WORK INSTRUCTION: Return every record exactly as written.

RECORD EXCERPTS:
***
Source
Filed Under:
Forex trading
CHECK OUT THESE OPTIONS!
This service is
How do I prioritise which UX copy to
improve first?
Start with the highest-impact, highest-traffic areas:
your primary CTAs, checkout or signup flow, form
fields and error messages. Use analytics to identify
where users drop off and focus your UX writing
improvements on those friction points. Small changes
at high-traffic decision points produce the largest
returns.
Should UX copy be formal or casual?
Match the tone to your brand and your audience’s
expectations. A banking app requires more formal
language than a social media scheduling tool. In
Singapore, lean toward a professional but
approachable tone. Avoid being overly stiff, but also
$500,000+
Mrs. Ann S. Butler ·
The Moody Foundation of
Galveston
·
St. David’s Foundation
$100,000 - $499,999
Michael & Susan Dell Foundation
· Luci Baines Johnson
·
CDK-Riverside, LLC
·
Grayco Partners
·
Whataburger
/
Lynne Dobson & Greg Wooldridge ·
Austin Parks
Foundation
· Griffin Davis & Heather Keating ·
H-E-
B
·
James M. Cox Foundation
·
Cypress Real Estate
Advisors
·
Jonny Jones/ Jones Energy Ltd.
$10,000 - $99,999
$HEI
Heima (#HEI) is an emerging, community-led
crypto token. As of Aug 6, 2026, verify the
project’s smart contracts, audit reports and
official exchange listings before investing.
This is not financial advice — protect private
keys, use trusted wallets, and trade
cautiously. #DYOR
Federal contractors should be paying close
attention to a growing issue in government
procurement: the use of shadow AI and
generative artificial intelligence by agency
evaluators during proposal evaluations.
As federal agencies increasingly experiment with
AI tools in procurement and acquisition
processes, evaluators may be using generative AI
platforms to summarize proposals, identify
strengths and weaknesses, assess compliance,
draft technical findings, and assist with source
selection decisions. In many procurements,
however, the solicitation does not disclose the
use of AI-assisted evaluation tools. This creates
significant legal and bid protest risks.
***
YOUR SOLUTION:
Source
Filed Under:
Forex trading
CHECK OUT THESE OPTIONS!
This service is
How do I prioritise which UX copy to
improve first?
Start with the highest-impact, highest-traffic areas:
your primary CTAs, checkout or signup flow, form
fields and error messages. Use analytics to identify
where users drop off and focus your UX writing
improvements on those friction points. Small changes
at high-traffic decision points produce the largest
returns.
Should UX copy be formal or casual?
Match the tone to your brand and your audience’s
expectations. A banking app requires more formal
language than a social media scheduling tool. In
Singapore, lean toward a professional but
approachable tone. Avoid being overly stiff, but also
$500,000+
Mrs. Ann S. Butler ·
The Moody Foundation of
Galveston
·
St. David’s Foundation
$100,000 - $499,999
Michael & Susan Dell Foundation
· Luci Baines Johnson
·
CDK-Riverside, LLC
·
Grayco Partners
·
Whataburger
/
Lynne Dobson & Greg Wooldridge ·
Austin Parks
Foundation
· Griffin Davis & Heather Keating ·
H-E-
B
·
James M. Cox Foundation
·
Cypress Real Estate
Advisors
·
Jonny Jones/ Jones Energy Ltd.
$10,000 - $99,999
$HEI
Heima (#HEI) is an emerging, community-led
crypto token. As of Aug 6, 2026, verify the
project’s smart contracts, audit reports and
official exchange listings before investing.
This is not financial advice — protect private
keys, use trusted wallets, and trade
cautiously. #DYOR
Federal contractors should be paying close
attention to a growing issue in government
procurement: the use of shadow AI and
generative artificial intelligence by agency
evaluators during proposal evaluations.
As federal agencies increasingly experiment with
AI tools in procurement and acquisition
processes, evaluators may be using generative AI
platforms to summarize proposals, identify
strengths and weaknesses, assess compliance,
draft technical findings, and assist with source
selection decisions. In many procurements,
however, the solicitation does not disclose the
use of AI-assisted evaluation tools. This creates
significant legal and bid protest risks.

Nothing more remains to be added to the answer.